Commodity Volatility Harvesting & Clipper’s Benchmark

Commodity Volatility Harvesting & Clipper’s Benchmark

Bitcoin and Ethereum are commodities like gold and oil. A typical feature of commodities is that they experience high volatility over weeklong periods and their prices tend to be mean reverting. What does this convey? When the price of a commodity gets very high, it tends to draw out supply, thus lowering the price. Conversely, when the price drops very low, it tends to restrict supply, thus increasing the price. As a result, commodity prices move frequently and have a fairly predictable pattern. This combination of high volatility and mean reversion suggests an opportunity for investors to potentially capture excess return by “harvesting” this volatility. Portfolio rebalancing is one strategy designed to harvest volatility.

What is Rebalancing?

Rebalancing is the act of adjusting a diversified portfolio’s asset allocations to match the target allocations and risk tolerance level. Rebalancing is necessary because asset prices do not move in lockstep, and so initial allocations will change over time. For example, many financial advisors recommend a classic personal portfolio of 60% stocks and 40% bonds. If stocks rise 10% in value and bonds fall 10%, the portfolio allocations become ~ 65%/35%. This portfolio can be rebalanced by selling stocks to buy bonds until the 60%/40% target composition is restored.

How Rebalancing Stacks Up

In a mean-reverting environment, a rebalancing portfolio can outperform a static (”held”) portfolio consisting of any initial combination of the assets themselves. This is because it is equivalent to systematically “buying low and selling high”. As long as there is sufficiently more short-term volatility relative to long-term volatility, rebalancing harvests additional profits. For example, imagine a two-asset portfolio consisting of a risky asset and a stablecoin. On day one, the risky asset doubles in price. On day two the risky asset returns to its original value. It can be verified that a 50-50 rebalanced portfolio will return 1.125x, vs. 1x for simply holding any combination of assets for the two days.

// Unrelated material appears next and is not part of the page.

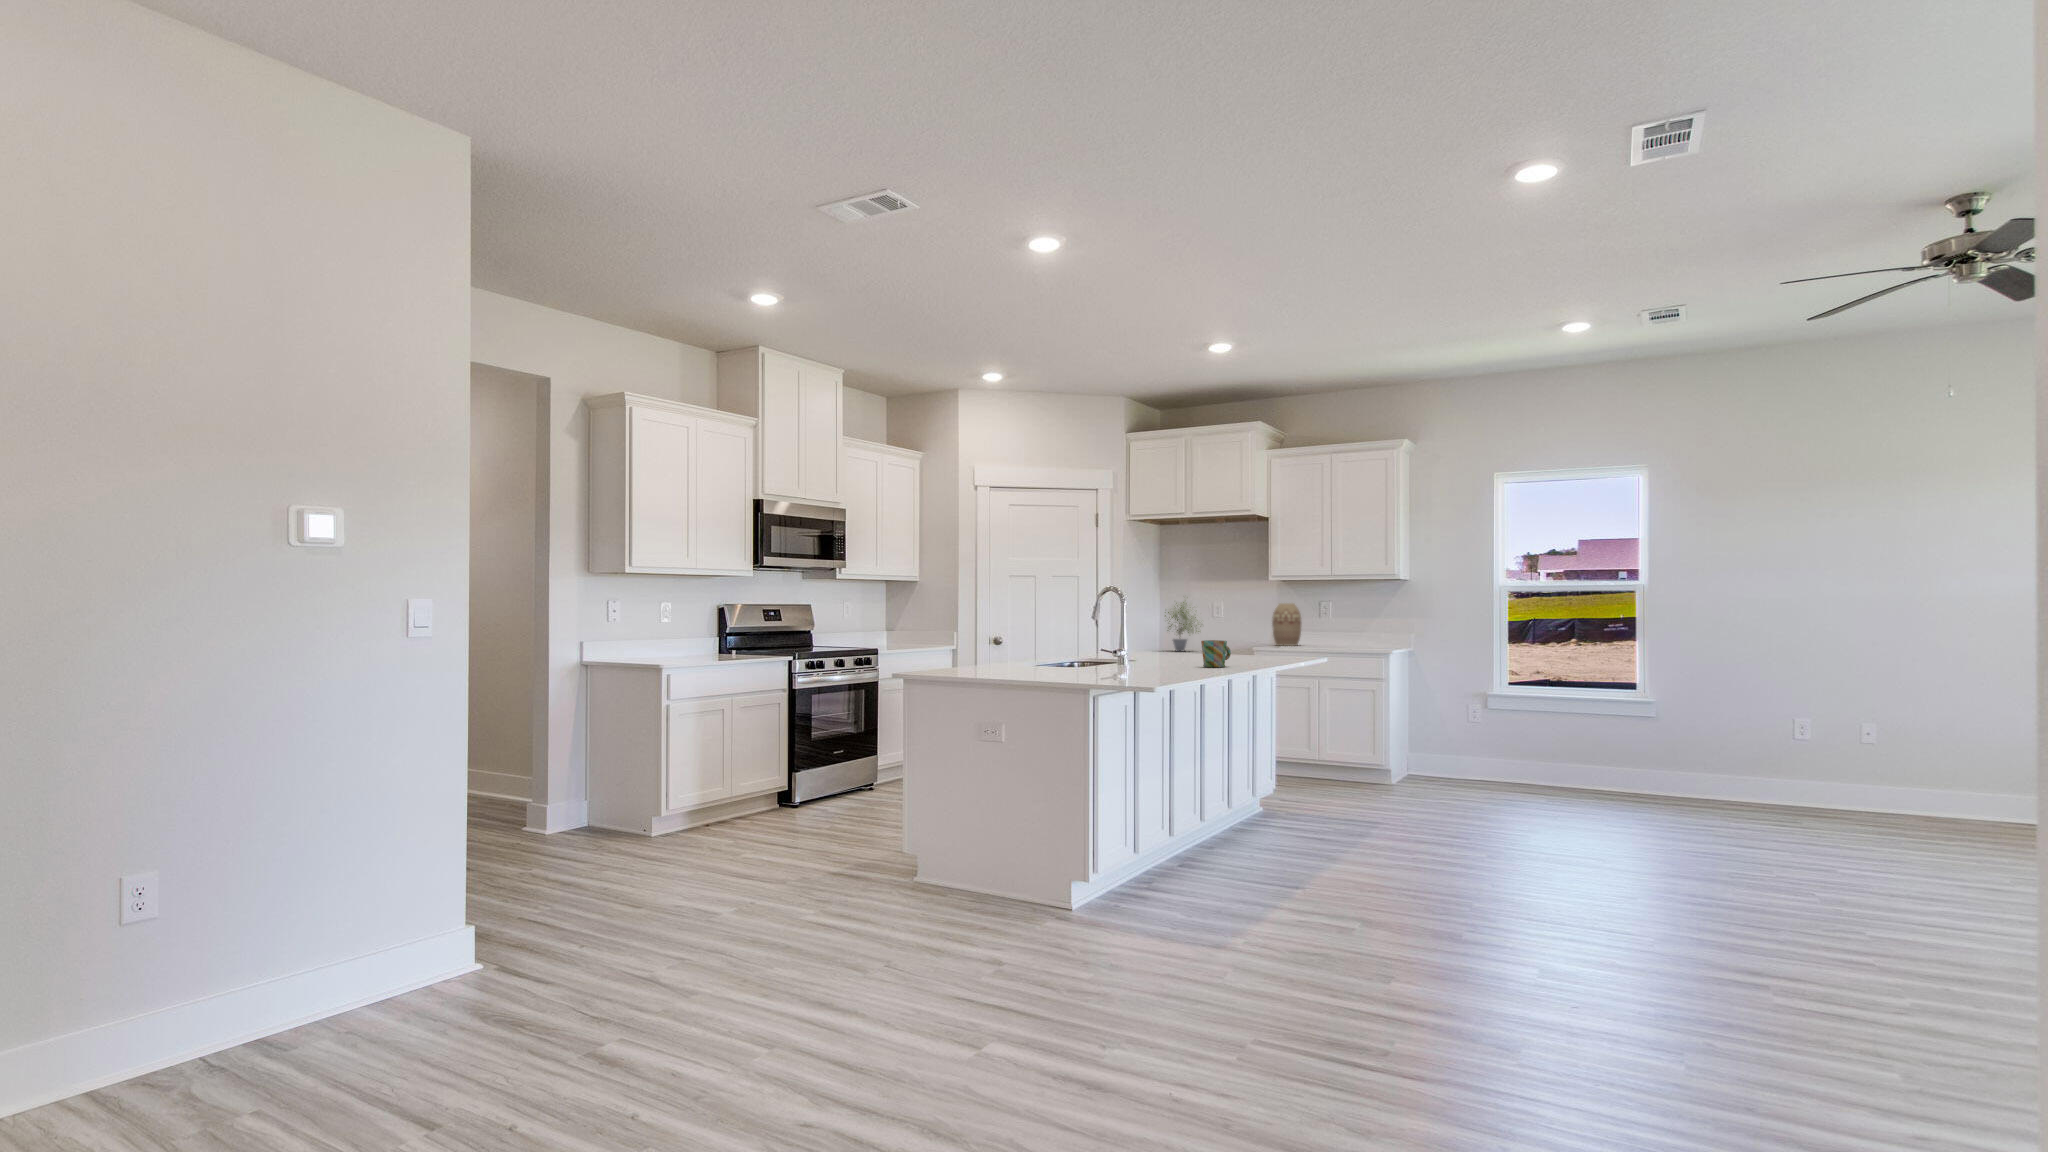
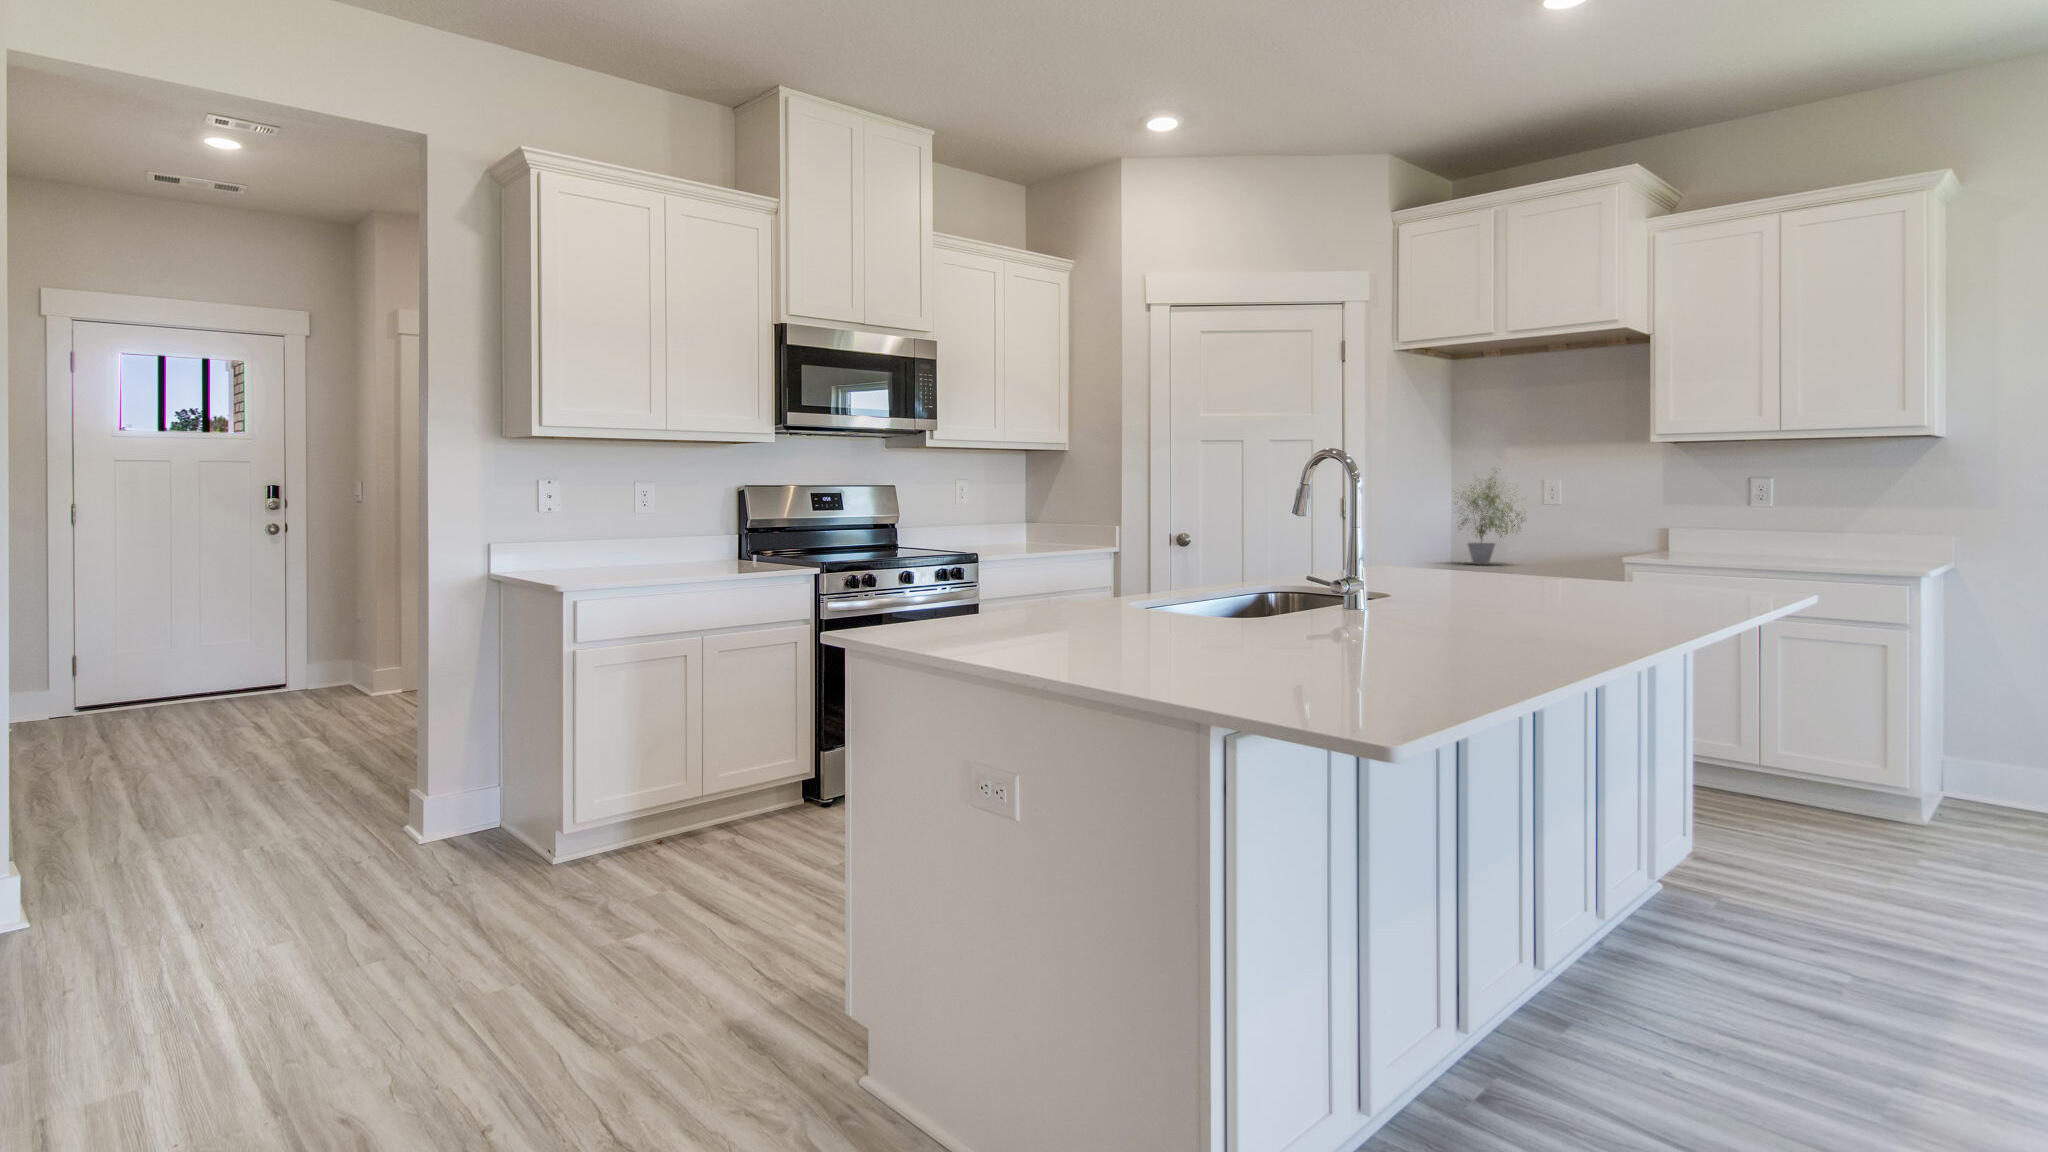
vase: present [1272,603,1301,646] -> none [1648,482,1705,555]
mug: present [1201,640,1231,667] -> none [1546,554,1619,617]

Crypto Prices Have Become More Mean Reverting As They Have Matured

Asset prices can either show momentum, be memoryless, or be mean reverting. Momentum is when asset prices continue to move in the same direction. Memoryless is when each subsequent price movement in a series cannot be predicted from the previous one (i.e., independent events). Mean reverting is when asset prices tend to revert back toward their mean or average following spikes. Rebalancing works in environments that are either memoryless or mean reverting, but makes the most sense in mean reverting regimes.

In order to verify if crypto prices are indeed mean reverting, we ran a statistical test called the Hurst Exponent on the price movements of ETH from late 2015 through May of this year. The Hurst Exponent provided us with a scalar value from which we could identify if the price series is mean reverting, memoryless, or momentum driven. In a memoryless price series, variance over 90-day windows should be 3x the variance at the 30-day window. A momentum price series will be above 3, and a mean reverting series will be below 3 (check out this article for more on the calculations involved in this test).

As can be seen below, from mid-2018 onward, ETH has typically been either memoryless or mean reverting, whereas prior to that it was noticeably momentum driven.

This verifies that ETH prices seem to be more mean reverting as it has matured, making it a prime candidate for rebalancing.

Rebalancing Frequency

Now that we have determined that crypto is a good candidate for rebalancing, the question becomes: how often should rebalancing occur for optimal results? Theoretically, the answer is as frequently as possible. However, in practice, rebalancing is usually done on a quarterly or even an annual basis (this is true for both TradFi and DeFi portfolios). Why? because every rebalancing event incurs transaction costs. Absent a special situation, transaction costs are usually proportional to transaction volume. Transaction volume is proportional to daily volatility which, as we’ve said, is expected to be much higher than longer-term volatility. Because of this, transaction costs tend to eat up any gains from frequent rebalancing, which is why investment portfolios typically rebalance at a slower cadence.

Clipper’s Costless Daily Rebalancing Portfolio

Clipper tracks a costless theoretical daily rebalancing portfolio composed of 60% ETH-BTC and 40% stablecoins. This benchmark is analogous to the “standard” 60-40 stocks-bonds portfolio recommended for individuals by many financial advisors.

However, this benchmark is not practically achievable, and real-world attempts to track it (e.g., with a derivative) would carry a hefty fee premium. The benchmark is in and of itself impossible to hit because is it costless. This means that anyone trying to track it starts at a disadvantage. Clipper achieves this benchmark by facilitating swaps at advantageous prices with the noisy order flow from retail traders. This noisy flow is ensured by only transacting with human traders; deterring over-informed whales and banning bots. Because Clipper maintains smaller liquidity pools, volume turns over extremely fast—sometimes multiple times per week. This means Clipper can quickly rebalance its pools simply by using organic trade flow. This is how Clipper is able to capture excess yield in its liquidity pools, providing superior returns for liquidity providers.